About the only problem with these new gaming experiences are the games themselves.
There are titles coming sometime this year that include dazzling graphics and new gameplay elements that’ll likely define this console generation. The expectation is that with an Xbox One and PS4, users will feel more immersed in the games they’re playing thanks to more comfortable controls, game worlds that are simulated without the console being on and more.
Unfortunately, there are a games that just don’t simply seem as exiting or as thrilling as one might expect on the Xbox One or PS4. Here are 3 of them in no particular order.
Metal Gear Solid V: Ground Zeroes
One might hesitate to include Metal Gear Solid Ground Zeroes in this round-up. After all, it’s already on store shelves just waiting for users to purchase it and dive into the Metal Gear universe again. For gamers looking to do just that and get the inside track on its upcoming sequel, Metal Gear Solid Ground Zeroes isn’t a bad investment per se.
The problem is that at $29.99 used it’s really not that robust a game. There are just a few missions available to play. Really, Ground Zeroes is less about being a cohesive experience on its own and more about getting folks back into the franchise and setting up its successor for a new generation of players.
Metal Gear Solid Ground Zeroes is an amazing looking game, despite it feeling just like an opportunity to milk series fans for more money. That could be worth the money for some, but the game doesn’t have enough depth to make it a decent purchase when there are longer, more robust titles around.
Madden NFL 15
Announced just this week, Madden NFL 15 is shaping up to be everything we’d expect it to: a full-priced expansion pack that only adds a few new features.
That Madden is the end all in football video gaming can’t be denied. To be clear, there aren’t any others who compete in the space. You can’t deny that Madden is the pinnacle of football simulations either. Madden is beholden to a yearly schedule that almost always guarantees that there’s little to point to in terms of new features.
Sure, they’ll be an updated roster. Electronic Arts has also confirmed that users can expect new camera angles that allow them to look down on the field differently, and a new dynamic halftime and pre-game system for hyping matchups to give users a more authentic feel. EA is even promising users refreshed defensive gameplay experience.
Still, none of that sounds like a genuine reason to hand EA $60 for what appears to be very similar to the experience Madden NFL 25 players got last year. Hopefully, Electronic Arts has more to share about Madden NFL 15 at this year’s Electronic Entertainment Expo in June.
Halo has millions of fans. When Bungie decided that it was the right time to move on to other things most assumed that they had more science fiction shooters in store for us. As it turns out they were right, and unfortunately, that’s not necessarily a good thing overall. Why?

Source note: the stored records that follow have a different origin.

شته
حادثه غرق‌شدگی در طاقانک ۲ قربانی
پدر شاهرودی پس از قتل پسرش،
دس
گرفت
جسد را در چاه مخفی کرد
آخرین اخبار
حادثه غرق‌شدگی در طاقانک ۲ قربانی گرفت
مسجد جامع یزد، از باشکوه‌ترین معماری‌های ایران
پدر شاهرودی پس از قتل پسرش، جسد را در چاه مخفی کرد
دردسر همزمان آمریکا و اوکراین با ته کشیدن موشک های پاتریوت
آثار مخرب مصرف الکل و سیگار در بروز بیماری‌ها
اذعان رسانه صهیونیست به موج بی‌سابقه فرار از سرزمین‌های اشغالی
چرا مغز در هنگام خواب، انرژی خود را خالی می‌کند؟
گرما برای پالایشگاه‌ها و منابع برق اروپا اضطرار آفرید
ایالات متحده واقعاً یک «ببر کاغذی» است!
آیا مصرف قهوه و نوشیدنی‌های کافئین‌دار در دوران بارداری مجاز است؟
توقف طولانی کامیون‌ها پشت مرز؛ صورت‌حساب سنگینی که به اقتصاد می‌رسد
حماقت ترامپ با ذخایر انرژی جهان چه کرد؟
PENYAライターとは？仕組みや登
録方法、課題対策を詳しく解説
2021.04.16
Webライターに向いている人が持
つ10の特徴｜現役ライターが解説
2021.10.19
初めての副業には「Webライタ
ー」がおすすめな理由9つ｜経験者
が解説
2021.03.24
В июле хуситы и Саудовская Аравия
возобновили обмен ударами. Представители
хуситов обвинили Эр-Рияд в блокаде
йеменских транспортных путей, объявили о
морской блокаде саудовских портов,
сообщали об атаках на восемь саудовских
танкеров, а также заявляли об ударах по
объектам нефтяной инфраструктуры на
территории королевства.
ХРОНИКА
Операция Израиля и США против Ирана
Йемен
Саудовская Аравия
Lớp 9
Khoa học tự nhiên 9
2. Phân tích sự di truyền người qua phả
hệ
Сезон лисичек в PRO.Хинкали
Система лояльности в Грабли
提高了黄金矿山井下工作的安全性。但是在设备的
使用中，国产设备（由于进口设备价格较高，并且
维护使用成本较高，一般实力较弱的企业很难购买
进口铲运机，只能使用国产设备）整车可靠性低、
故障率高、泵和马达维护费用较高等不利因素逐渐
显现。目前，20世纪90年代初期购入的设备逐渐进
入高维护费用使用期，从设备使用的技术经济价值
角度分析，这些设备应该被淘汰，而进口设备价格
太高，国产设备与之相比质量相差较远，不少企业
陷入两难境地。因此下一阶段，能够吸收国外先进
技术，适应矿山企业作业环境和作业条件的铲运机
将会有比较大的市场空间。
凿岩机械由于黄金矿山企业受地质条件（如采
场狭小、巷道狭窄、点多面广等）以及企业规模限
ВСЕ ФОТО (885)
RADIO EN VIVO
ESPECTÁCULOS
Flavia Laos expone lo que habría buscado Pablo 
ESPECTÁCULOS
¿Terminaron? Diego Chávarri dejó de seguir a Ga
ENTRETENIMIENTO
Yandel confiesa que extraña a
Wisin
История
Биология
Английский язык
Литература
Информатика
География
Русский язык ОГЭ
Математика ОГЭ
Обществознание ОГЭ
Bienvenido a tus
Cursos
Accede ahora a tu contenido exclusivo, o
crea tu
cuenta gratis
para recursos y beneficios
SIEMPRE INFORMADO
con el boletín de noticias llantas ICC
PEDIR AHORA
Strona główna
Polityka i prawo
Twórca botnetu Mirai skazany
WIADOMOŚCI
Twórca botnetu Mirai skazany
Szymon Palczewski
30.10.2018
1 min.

Because for the 500 people working on Destiny and all the years it’s spent in development, the game still looks decidedly like Halo.
Don’t misunderstand, there are cool things about the game. That it borrows heavily from the persistent presence of online multiplayer games is cool. It’s also nice that users can customize and build out their in-game characters. These features stand in stark contrast to the decidedly basic customization features that are available to users playing this year’s other major first-person shooter, Titanfall.
Whether that’s worth a purchase remains to be seen.
Of course, things can change. More information about titles can make even the most hardcore opponent of a particular game want to check it out at some point. It’s just for now, these titles don’t look as particularly exciting or worth a release date purchase as they once did.